Work request: Quote the records that follow in full and exactly; leave out the pictures.

Data:
━━━
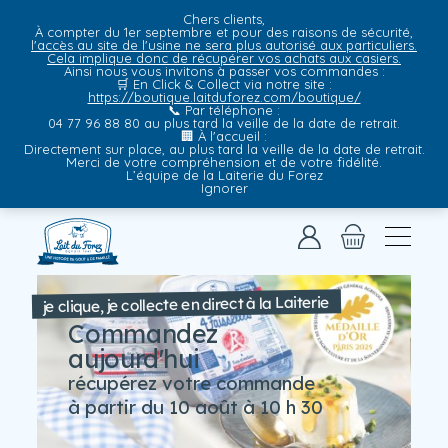
Chers clients,
À compter du 1er septembre et pour des raisons de sécurité,
l'accès au site de l'usine ne sera plus autorisé aux particuliers.
Cela implique donc de récupérer vos achats aux casiers.
Ainsi nous vous invitons à passer vos commandes :
🛒
En Click & Collect via notre site
:
https://boutique.laitduforez.com/boutique/
📞
Par téléphone
:
04 77 96 88 80 au plus tard la veille de la date de retrait.
🏢
À l'accueil
:
Directement sur place, au plus tard la veille de la date de retrait.
Merci de votre compréhension et de votre fidélité.
L’équipe de la Laiterie du Forez
Ignorer
je clique, je collecte en direct à la Laiterie
Commandez
aujourd'hui
récupérez votre commande
à partir du 10 août à 10 h 30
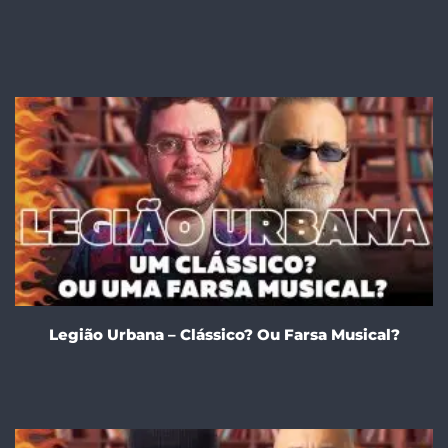
Legião Urbana – Clássico? Ou Farsa Musical?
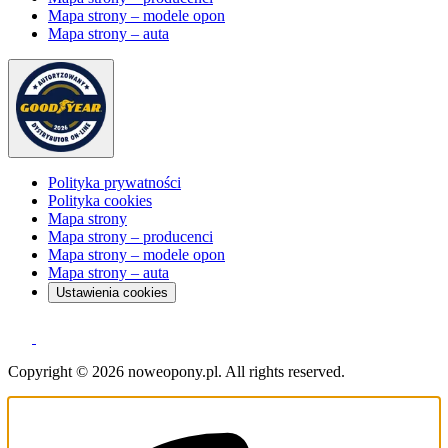
Mapa strony – modele opon
Mapa strony – auta
Polityka prywatności
Polityka cookies
Mapa strony
Mapa strony – producenci
Mapa strony – modele opon
Mapa strony – auta
Ustawienia cookies
Copyright © 2026 noweopony.pl. All rights reserved.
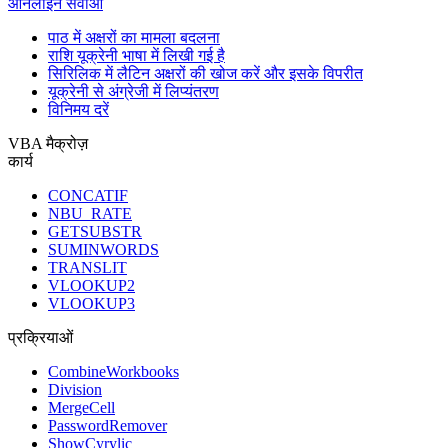
ऑनलाइन सेवाओं
पाठ में अक्षरों का मामला बदलना
राशि यूक्रेनी भाषा में लिखी गई है
सिरिलिक में लैटिन अक्षरों की खोज करें और इसके विपरीत
यूक्रेनी से अंग्रेजी में लिप्यंतरण
विनिमय दरें
VBA मैक्रोज़
कार्य
CONCATIF
NBU_RATE
GETSUBSTR
SUMINWORDS
TRANSLIT
VLOOKUP2
VLOOKUP3
प्रक्रियाओं
CombineWorkbooks
Division
MergeCell
PasswordRemover
ShowCyrylic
━━━
Solution for this task:
Chers clients,
À compter du 1er septembre et pour des raisons de sécurité,
l'accès au site de l'usine ne sera plus autorisé aux particuliers.
Cela implique donc de récupérer vos achats aux casiers.
Ainsi nous vous invitons à passer vos commandes :
🛒
En Click & Collect via notre site
:
https://boutique.laitduforez.com/boutique/
📞
Par téléphone
:
04 77 96 88 80 au plus tard la veille de la date de retrait.
🏢
À l'accueil
:
Directement sur place, au plus tard la veille de la date de retrait.
Merci de votre compréhension et de votre fidélité.
L’équipe de la Laiterie du Forez
Ignorer
je clique, je collecte en direct à la Laiterie
Commandez
aujourd'hui
récupérez votre commande
à partir du 10 août à 10 h 30
Legião Urbana – Clássico? Ou Farsa Musical?
Mapa strony – modele opon
Mapa strony – auta
Polityka prywatności
Polityka cookies
Mapa strony
Mapa strony – producenci
Mapa strony – modele opon
Mapa strony – auta
Ustawienia cookies
Copyright © 2026 noweopony.pl. All rights reserved.
ऑनलाइन सेवाओं
पाठ में अक्षरों का मामला बदलना
राशि यूक्रेनी भाषा में लिखी गई है
सिरिलिक में लैटिन अक्षरों की खोज करें और इसके विपरीत
यूक्रेनी से अंग्रेजी में लिप्यंतरण
विनिमय दरें
VBA मैक्रोज़
कार्य
CONCATIF
NBU_RATE
GETSUBSTR
SUMINWORDS
TRANSLIT
VLOOKUP2
VLOOKUP3
प्रक्रियाओं
CombineWorkbooks
Division
MergeCell
PasswordRemover
ShowCyrylic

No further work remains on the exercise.